Provided entries:
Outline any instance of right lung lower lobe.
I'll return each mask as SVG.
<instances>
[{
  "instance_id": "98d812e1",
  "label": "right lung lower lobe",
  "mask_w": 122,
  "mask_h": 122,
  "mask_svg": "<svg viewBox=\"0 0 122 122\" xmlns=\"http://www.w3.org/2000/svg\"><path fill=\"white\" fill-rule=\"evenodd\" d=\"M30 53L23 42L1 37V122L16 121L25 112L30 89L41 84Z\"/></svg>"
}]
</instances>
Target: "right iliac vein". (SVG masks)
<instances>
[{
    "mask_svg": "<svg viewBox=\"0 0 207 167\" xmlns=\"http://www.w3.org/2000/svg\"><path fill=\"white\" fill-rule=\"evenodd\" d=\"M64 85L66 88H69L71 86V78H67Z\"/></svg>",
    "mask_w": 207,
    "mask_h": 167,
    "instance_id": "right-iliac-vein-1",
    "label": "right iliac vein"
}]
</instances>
--
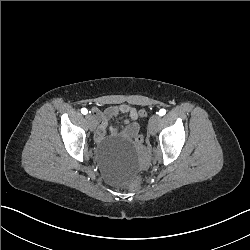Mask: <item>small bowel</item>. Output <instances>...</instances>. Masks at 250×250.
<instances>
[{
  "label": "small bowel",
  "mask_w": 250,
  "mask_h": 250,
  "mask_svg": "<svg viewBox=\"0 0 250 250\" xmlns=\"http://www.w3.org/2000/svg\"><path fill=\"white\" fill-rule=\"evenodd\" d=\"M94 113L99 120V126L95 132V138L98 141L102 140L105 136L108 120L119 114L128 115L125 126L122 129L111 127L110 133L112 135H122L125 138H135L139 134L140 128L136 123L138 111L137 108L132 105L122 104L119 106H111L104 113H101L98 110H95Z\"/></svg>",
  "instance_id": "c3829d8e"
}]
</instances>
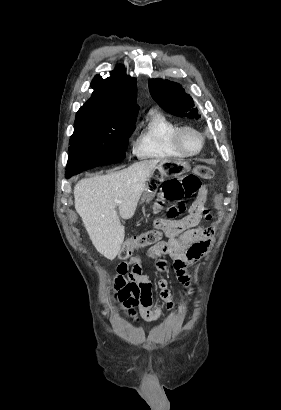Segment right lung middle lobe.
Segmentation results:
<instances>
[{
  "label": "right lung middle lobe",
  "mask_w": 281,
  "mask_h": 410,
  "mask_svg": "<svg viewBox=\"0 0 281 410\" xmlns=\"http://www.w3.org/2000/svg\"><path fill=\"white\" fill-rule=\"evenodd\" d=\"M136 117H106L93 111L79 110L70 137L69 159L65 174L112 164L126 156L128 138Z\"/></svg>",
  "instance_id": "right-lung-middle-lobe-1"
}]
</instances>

What the exercise asks:
Please reproduce the stretch of the records from the line containing "Mask: <item>small bowel</item>." through the line containing "113L99 120V126L95 132V138L98", keeping both end lines and leaving out the pictures.

Task result:
Mask: <item>small bowel</item>. Output <instances>...</instances>. Masks at 250×250.
<instances>
[{
  "label": "small bowel",
  "mask_w": 250,
  "mask_h": 250,
  "mask_svg": "<svg viewBox=\"0 0 250 250\" xmlns=\"http://www.w3.org/2000/svg\"><path fill=\"white\" fill-rule=\"evenodd\" d=\"M94 113L99 120V126L95 132V138L98 141L102 140L105 136L108 120L119 114L128 115L125 126L122 129L111 127L110 133L112 135H122L125 138H135L139 134L140 128L136 123L138 111L137 108L132 105L122 104L119 106H111L104 113H101L98 110H95Z\"/></svg>",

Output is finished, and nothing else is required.